The friction in commerce, however, has yet to dampen entrepreneurs' confidence, let alone change their behavior. Over the past few weeks, teleconferents have said executives are fully aware of tariff announcements, and companies like General Electric, Whirlpool, and United Technologies have said tariffs increase costs or make a profit. However, only a few stated that they were hiring or hiring projects.
"You hear some precautions, but nothing specific about pullbacks," said Bill Warlick, an analyst at Fitch, the rating agency. Big companies, he said, make big investment decisions years in advance and will be slow to change course.
In the short term, trade tensions can contribute to growth by causing foreign buyers to stock American products before their governments impose retaliatory tariffs. In particular, soybean exports rose by more than 50 percent in May compared to the previous year.
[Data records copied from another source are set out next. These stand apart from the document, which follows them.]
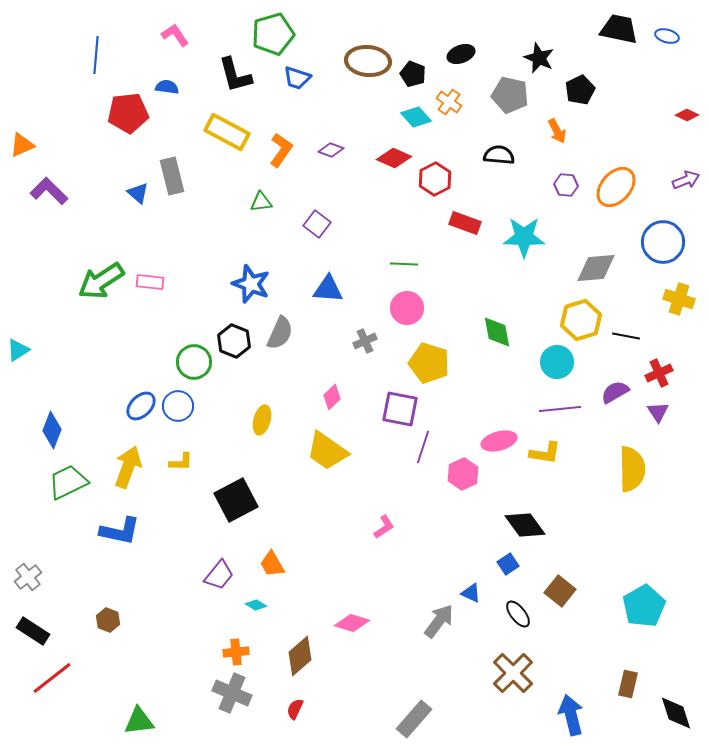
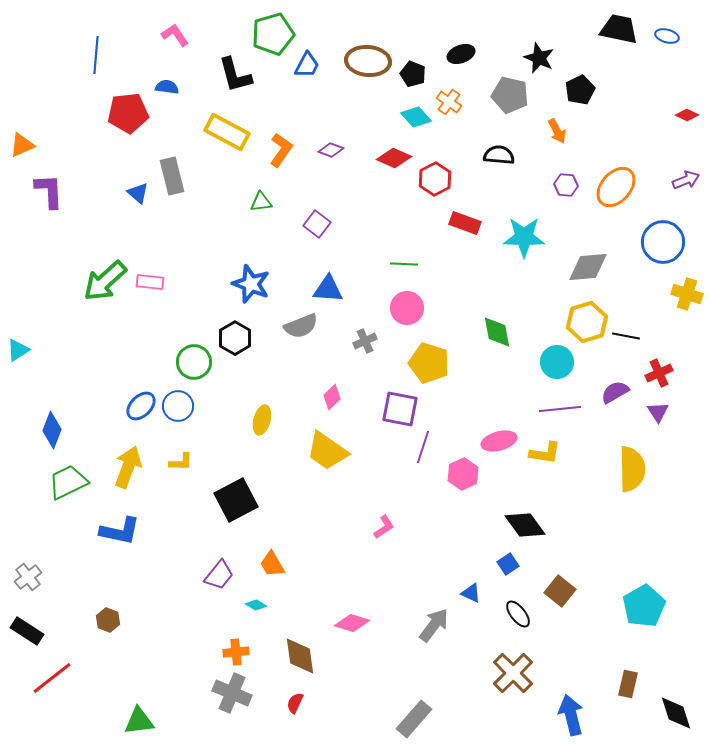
blue trapezoid at (297, 78): moved 10 px right, 13 px up; rotated 80 degrees counterclockwise
purple L-shape at (49, 191): rotated 42 degrees clockwise
gray diamond at (596, 268): moved 8 px left, 1 px up
green arrow at (101, 281): moved 4 px right; rotated 9 degrees counterclockwise
yellow cross at (679, 299): moved 8 px right, 5 px up
yellow hexagon at (581, 320): moved 6 px right, 2 px down
gray semicircle at (280, 333): moved 21 px right, 7 px up; rotated 44 degrees clockwise
black hexagon at (234, 341): moved 1 px right, 3 px up; rotated 8 degrees clockwise
gray arrow at (439, 621): moved 5 px left, 4 px down
black rectangle at (33, 631): moved 6 px left
brown diamond at (300, 656): rotated 57 degrees counterclockwise
red semicircle at (295, 709): moved 6 px up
Overall, exports rose 9.3 percent in the second quarter, accounting for a quarter of the total G.D.P. out. Growth. But the trend is unlikely to continue: exports are likely to plummet in the third and fourth quarters, totaling G.D.P.
"We do not want to overburden the strength of the economy in the face of the real risks posed by policy decisions," said Joe Brusuelas, Chief Accountant of RSM US
Mr. Brusuelas, "It is undeniable that the Things are better economically. "
Follow Ben Casselman on Twitter: @bencasselman .
Mark Landler and Jim Tankersley contributed reports.